■ WHAT TO DO:
Can you retype the rows word for word, starting at the first one and stopping after the line that contains "scientific name: Codium fragile"?

■ Extracted data entries:
START
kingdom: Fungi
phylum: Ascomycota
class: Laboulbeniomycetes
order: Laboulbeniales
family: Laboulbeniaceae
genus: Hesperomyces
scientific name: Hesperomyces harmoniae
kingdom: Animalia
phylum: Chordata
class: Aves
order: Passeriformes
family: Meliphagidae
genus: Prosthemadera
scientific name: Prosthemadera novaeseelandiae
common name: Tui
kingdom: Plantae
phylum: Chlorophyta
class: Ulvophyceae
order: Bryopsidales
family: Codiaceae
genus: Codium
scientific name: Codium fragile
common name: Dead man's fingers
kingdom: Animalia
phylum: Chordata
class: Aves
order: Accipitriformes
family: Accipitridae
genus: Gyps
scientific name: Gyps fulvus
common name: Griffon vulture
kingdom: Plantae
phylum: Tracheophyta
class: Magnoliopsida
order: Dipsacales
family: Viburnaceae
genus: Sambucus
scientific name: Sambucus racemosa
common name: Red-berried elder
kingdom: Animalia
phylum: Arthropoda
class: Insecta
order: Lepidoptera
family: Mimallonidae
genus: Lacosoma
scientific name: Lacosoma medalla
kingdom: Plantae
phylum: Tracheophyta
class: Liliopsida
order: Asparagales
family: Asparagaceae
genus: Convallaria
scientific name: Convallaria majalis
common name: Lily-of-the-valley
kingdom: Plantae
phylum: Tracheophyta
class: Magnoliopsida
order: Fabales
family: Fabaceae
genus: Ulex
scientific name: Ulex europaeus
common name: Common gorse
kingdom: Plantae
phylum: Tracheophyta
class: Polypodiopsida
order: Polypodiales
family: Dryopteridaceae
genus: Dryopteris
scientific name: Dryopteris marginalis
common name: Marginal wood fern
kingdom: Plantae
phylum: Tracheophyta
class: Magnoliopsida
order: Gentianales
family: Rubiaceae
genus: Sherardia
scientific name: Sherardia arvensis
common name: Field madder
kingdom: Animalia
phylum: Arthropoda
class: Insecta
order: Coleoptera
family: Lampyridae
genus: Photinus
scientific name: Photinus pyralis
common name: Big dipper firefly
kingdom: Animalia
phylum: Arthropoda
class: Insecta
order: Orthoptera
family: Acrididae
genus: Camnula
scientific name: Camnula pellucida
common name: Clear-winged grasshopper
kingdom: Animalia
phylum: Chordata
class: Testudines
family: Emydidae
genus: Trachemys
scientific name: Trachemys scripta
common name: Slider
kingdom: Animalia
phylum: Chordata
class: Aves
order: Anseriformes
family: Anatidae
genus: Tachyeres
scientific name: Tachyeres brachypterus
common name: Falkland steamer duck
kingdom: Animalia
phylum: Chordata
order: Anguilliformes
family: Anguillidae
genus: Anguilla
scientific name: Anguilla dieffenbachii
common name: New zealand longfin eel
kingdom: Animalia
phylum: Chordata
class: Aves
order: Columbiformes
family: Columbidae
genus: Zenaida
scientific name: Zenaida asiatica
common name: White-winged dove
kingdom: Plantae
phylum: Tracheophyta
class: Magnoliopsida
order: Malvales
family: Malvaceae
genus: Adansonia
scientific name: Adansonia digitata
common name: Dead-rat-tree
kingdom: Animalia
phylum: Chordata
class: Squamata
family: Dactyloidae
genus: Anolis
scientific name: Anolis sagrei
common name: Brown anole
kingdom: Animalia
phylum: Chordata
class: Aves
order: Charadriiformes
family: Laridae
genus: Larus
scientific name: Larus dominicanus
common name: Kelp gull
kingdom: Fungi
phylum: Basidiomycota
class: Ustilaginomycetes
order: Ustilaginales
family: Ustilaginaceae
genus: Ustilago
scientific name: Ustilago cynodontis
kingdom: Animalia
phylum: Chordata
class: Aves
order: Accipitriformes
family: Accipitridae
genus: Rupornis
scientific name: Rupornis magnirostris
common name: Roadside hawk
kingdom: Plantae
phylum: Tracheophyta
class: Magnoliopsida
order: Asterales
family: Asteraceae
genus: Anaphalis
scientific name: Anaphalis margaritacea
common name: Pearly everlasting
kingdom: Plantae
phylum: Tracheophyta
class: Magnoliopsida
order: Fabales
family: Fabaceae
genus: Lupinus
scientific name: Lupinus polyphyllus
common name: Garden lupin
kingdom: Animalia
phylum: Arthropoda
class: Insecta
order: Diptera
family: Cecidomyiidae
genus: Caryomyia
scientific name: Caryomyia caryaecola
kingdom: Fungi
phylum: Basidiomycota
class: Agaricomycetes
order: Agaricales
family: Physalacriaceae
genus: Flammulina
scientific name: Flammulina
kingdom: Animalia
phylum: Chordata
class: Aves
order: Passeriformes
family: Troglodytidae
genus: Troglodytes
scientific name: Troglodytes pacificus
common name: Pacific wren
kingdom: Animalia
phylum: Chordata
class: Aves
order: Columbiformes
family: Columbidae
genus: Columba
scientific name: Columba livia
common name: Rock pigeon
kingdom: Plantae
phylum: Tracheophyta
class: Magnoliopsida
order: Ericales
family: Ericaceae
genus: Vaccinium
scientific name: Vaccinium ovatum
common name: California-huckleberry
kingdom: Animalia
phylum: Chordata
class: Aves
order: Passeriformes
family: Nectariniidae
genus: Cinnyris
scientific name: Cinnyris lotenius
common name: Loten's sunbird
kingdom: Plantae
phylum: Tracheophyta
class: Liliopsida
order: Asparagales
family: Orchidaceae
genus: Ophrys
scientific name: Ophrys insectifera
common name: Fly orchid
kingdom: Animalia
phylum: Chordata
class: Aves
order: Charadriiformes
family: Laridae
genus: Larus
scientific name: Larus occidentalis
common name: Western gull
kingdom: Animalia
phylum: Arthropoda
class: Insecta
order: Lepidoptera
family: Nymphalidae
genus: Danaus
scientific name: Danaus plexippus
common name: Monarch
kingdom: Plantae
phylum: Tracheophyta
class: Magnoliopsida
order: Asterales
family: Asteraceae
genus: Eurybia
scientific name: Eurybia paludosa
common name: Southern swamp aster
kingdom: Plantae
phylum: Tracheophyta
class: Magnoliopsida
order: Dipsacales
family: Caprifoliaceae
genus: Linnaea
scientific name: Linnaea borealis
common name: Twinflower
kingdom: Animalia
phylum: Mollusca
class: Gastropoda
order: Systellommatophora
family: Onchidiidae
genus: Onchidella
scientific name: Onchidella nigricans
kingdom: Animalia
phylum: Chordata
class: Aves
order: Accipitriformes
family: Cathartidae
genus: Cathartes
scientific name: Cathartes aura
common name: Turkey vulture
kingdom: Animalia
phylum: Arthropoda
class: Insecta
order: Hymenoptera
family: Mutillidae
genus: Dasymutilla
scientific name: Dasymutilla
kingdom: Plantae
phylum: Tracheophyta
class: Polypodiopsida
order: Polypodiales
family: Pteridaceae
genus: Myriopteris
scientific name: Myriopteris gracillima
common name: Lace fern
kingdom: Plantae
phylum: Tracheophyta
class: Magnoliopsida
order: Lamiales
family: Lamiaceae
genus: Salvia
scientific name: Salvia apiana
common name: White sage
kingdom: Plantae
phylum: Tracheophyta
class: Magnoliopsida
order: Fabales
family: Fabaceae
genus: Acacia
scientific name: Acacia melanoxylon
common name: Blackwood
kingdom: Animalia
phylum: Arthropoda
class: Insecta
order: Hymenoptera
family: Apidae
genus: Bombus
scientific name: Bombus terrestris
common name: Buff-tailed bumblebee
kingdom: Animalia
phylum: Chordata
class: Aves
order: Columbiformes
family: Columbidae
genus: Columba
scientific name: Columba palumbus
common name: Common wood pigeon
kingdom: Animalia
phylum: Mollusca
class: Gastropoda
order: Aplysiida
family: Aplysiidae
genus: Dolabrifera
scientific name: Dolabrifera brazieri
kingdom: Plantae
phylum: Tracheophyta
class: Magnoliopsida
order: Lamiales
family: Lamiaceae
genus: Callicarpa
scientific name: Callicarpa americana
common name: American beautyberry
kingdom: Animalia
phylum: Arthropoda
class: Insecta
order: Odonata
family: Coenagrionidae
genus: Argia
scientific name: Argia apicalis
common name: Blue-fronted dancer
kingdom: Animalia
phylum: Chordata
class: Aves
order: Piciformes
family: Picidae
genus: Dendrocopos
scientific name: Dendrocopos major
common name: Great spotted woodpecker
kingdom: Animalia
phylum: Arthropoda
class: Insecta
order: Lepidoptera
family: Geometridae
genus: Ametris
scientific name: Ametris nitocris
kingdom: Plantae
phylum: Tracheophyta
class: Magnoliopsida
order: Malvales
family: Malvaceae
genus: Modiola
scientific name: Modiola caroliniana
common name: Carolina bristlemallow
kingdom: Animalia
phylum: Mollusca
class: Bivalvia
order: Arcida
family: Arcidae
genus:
END
■ EXERCISE RESULT:
kingdom: Fungi
phylum: Ascomycota
class: Laboulbeniomycetes
order: Laboulbeniales
family: Laboulbeniaceae
genus: Hesperomyces
scientific name: Hesperomyces harmoniae
kingdom: Animalia
phylum: Chordata
class: Aves
order: Passeriformes
family: Meliphagidae
genus: Prosthemadera
scientific name: Prosthemadera novaeseelandiae
common name: Tui
kingdom: Plantae
phylum: Chlorophyta
class: Ulvophyceae
order: Bryopsidales
family: Codiaceae
genus: Codium
scientific name: Codium fragile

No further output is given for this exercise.